● **Task statement**: Pull out each line below that contains the string "macOS". Match uppercase and lowercase letters.

*** Data in this exercise Section Begins ***

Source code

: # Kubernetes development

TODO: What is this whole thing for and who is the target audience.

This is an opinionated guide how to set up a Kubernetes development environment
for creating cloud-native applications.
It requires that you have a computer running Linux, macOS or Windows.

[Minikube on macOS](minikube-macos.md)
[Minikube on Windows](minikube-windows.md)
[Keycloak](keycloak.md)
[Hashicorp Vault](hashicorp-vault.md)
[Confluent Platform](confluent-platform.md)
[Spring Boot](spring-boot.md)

*** Data in this exercise Section Ends ***

● **Response area**:
It requires that you have a computer running Linux, macOS or Windows.
[Minikube on macOS](minikube-macos.md)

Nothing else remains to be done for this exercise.